** Opening DATASET EXCERPTS block **

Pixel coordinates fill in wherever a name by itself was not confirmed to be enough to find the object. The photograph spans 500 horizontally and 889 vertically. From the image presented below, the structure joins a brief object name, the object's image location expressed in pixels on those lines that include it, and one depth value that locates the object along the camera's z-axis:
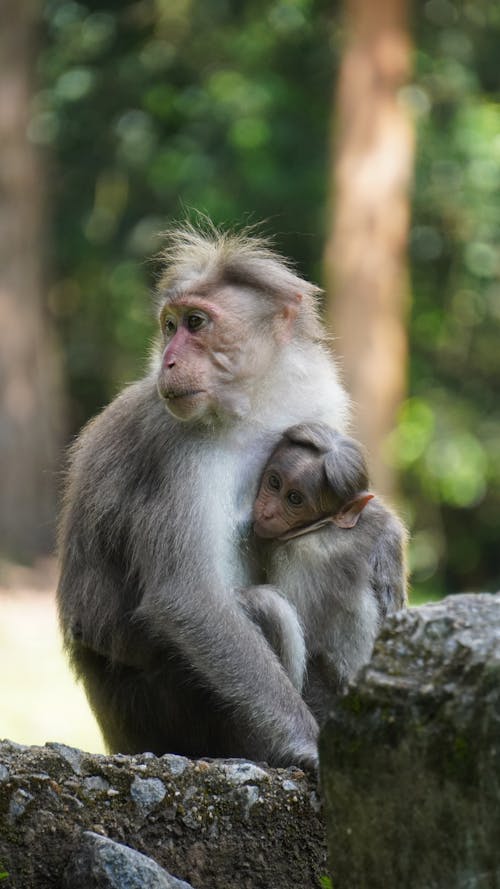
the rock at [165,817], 8.90
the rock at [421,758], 6.71
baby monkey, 12.35
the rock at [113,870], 8.26
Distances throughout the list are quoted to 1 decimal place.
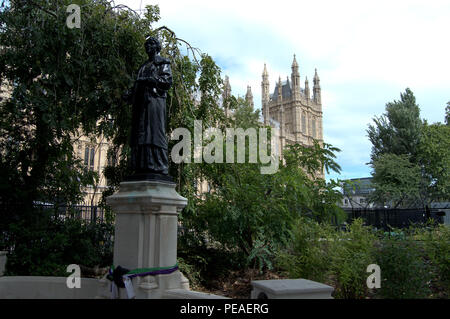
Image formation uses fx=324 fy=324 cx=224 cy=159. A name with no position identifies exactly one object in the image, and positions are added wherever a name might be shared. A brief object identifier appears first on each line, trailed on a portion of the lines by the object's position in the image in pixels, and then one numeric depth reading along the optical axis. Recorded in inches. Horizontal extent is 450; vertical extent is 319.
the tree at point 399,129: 1220.9
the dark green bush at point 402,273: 188.5
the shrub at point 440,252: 217.6
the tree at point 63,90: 274.8
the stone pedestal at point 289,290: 124.8
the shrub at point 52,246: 278.5
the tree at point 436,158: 1055.1
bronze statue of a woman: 182.5
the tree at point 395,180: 1063.0
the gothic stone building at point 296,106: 2951.3
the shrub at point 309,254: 224.8
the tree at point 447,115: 1338.0
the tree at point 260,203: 307.9
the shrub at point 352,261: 209.8
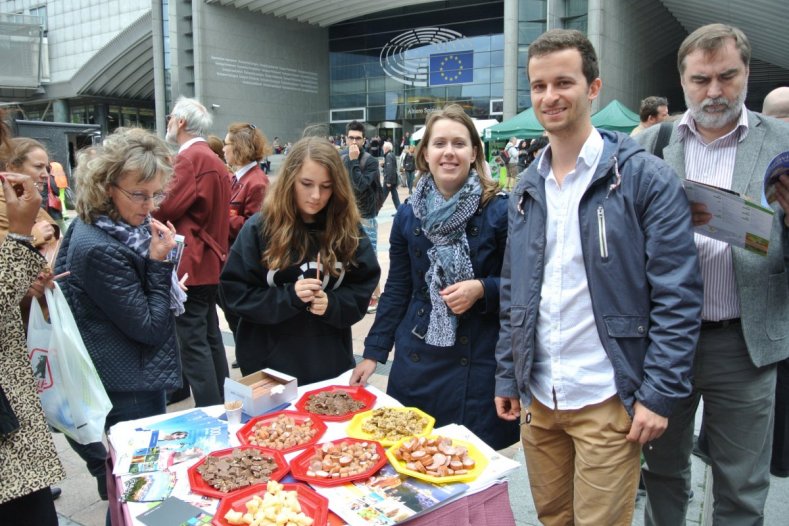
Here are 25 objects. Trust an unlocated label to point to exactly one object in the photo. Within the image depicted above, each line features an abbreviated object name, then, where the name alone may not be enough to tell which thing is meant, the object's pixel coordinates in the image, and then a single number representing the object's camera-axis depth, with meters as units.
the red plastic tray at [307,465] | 1.79
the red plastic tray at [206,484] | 1.74
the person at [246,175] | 4.93
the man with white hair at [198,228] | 3.84
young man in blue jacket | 1.71
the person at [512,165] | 19.81
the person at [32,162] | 3.82
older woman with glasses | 2.35
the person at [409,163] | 18.49
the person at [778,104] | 3.40
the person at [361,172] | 6.61
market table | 1.70
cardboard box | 2.29
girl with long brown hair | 2.60
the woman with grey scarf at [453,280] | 2.37
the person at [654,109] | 5.12
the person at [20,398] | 1.62
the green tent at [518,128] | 16.72
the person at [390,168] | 12.06
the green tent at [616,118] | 14.14
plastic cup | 2.23
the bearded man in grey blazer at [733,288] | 1.97
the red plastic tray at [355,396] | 2.39
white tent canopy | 22.76
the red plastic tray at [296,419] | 2.09
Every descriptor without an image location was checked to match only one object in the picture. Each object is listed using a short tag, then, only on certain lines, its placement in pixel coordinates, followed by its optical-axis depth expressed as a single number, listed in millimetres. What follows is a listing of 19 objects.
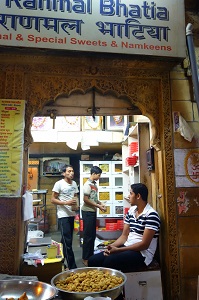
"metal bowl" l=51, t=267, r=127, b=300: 1838
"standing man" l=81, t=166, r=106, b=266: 4066
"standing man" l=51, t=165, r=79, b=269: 3805
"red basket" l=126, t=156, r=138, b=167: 4125
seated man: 2480
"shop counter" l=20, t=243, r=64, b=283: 2445
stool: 2420
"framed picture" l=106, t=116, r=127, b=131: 6438
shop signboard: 2398
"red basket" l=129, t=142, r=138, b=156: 4329
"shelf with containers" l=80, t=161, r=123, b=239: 7219
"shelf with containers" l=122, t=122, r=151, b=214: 3486
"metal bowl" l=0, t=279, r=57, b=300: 1861
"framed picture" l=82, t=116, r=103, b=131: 6434
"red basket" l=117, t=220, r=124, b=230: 6261
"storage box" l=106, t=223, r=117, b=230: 6230
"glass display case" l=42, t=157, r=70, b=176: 8461
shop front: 2418
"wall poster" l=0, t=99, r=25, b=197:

** Closing DATASET EXCERPTS block **

→ **TO DO**
With pictures left out, repeat exactly the lines from the line bearing "the red plastic tray at [355,396] | 2.39" through the final line of the records above.

→ **PROBLEM SOLUTION**
the red plastic tray at [355,396] | 2.39
white tent canopy | 22.76
the red plastic tray at [296,419] | 2.09
Every descriptor without an image location was checked to match only one object in the picture. Each object is listed using a short tag, then, only on certain lines, its placement in pixel coordinates, followed by its optical-axis depth expressed as a single number, listed in millimetres. What follows is a listing of 19 objects.
"metal bowl" l=51, t=267, r=127, b=300: 1838
"standing man" l=81, t=166, r=106, b=266: 4066
"standing man" l=51, t=165, r=79, b=269: 3805
"red basket" l=126, t=156, r=138, b=167: 4125
seated man: 2480
"shop counter" l=20, t=243, r=64, b=283: 2445
stool: 2420
"framed picture" l=106, t=116, r=127, b=131: 6438
shop signboard: 2398
"red basket" l=129, t=142, r=138, b=156: 4329
"shelf with containers" l=80, t=161, r=123, b=239: 7219
"shelf with containers" l=122, t=122, r=151, b=214: 3486
"metal bowl" l=0, t=279, r=57, b=300: 1861
"framed picture" l=82, t=116, r=103, b=131: 6434
"red basket" l=117, t=220, r=124, b=230: 6261
"storage box" l=106, t=223, r=117, b=230: 6230
"glass display case" l=42, t=157, r=70, b=176: 8461
shop front: 2418
"wall poster" l=0, t=99, r=25, b=197:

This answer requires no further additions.